Provided material section start

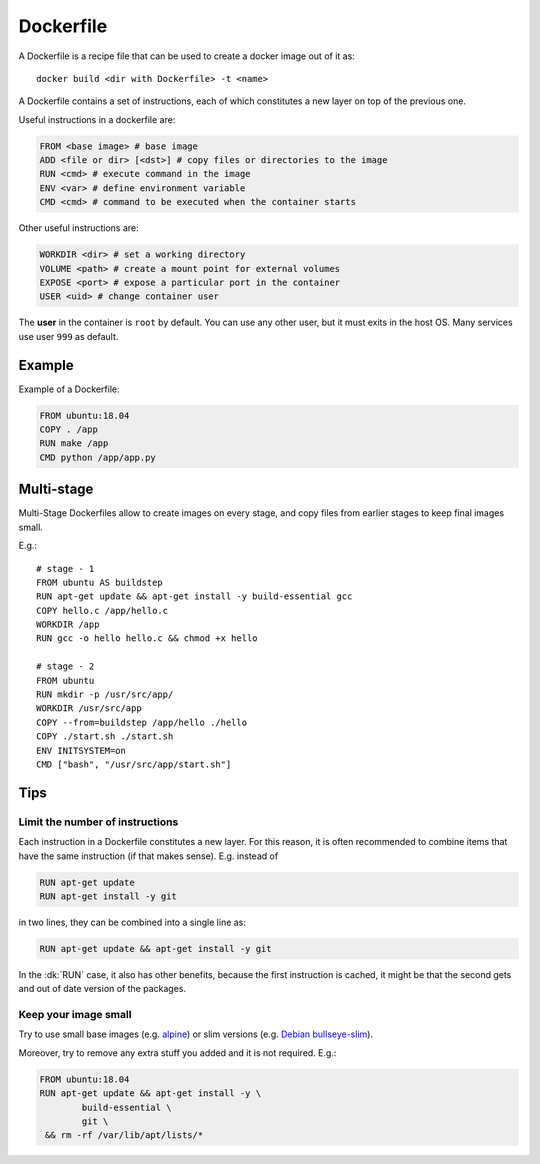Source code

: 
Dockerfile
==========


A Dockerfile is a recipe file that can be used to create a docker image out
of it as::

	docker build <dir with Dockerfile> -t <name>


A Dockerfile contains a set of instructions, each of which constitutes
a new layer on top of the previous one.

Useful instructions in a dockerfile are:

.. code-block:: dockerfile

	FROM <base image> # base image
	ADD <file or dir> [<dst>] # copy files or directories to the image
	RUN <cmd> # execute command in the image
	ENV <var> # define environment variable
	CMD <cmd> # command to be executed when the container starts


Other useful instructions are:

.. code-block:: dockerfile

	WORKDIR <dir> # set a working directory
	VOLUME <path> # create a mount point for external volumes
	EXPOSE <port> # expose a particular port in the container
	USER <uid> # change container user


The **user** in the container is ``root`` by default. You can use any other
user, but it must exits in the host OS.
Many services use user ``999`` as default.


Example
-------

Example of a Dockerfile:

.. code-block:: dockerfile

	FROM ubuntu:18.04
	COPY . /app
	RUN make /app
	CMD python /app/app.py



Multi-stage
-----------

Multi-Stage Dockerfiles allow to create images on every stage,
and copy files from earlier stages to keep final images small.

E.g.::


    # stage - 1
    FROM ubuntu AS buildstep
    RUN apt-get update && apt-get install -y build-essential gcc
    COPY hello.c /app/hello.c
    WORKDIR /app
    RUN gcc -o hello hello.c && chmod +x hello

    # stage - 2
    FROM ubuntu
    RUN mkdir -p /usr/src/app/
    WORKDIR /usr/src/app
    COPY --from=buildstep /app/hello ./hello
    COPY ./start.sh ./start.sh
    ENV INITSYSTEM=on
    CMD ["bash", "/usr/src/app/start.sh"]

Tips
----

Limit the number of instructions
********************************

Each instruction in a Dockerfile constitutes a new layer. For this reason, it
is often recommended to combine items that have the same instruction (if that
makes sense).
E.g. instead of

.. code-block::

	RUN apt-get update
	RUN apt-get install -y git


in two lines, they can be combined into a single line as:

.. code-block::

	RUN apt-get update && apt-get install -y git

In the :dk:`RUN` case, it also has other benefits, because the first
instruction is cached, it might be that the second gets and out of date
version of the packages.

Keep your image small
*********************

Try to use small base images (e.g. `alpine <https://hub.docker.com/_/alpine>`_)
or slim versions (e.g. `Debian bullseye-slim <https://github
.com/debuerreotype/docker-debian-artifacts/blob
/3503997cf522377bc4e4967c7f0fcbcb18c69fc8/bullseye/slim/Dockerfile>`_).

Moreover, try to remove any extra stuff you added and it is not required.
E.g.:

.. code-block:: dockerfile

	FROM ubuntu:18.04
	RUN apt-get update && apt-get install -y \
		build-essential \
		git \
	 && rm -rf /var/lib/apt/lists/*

Provided material section end

Exercise brief:
Single out each line of the records above with the string "slim" in it, and copy it.

Your solution:
or slim versions (e.g. `Debian bullseye-slim <https://github
/3503997cf522377bc4e4967c7f0fcbcb18c69fc8/bullseye/slim/Dockerfile>`_).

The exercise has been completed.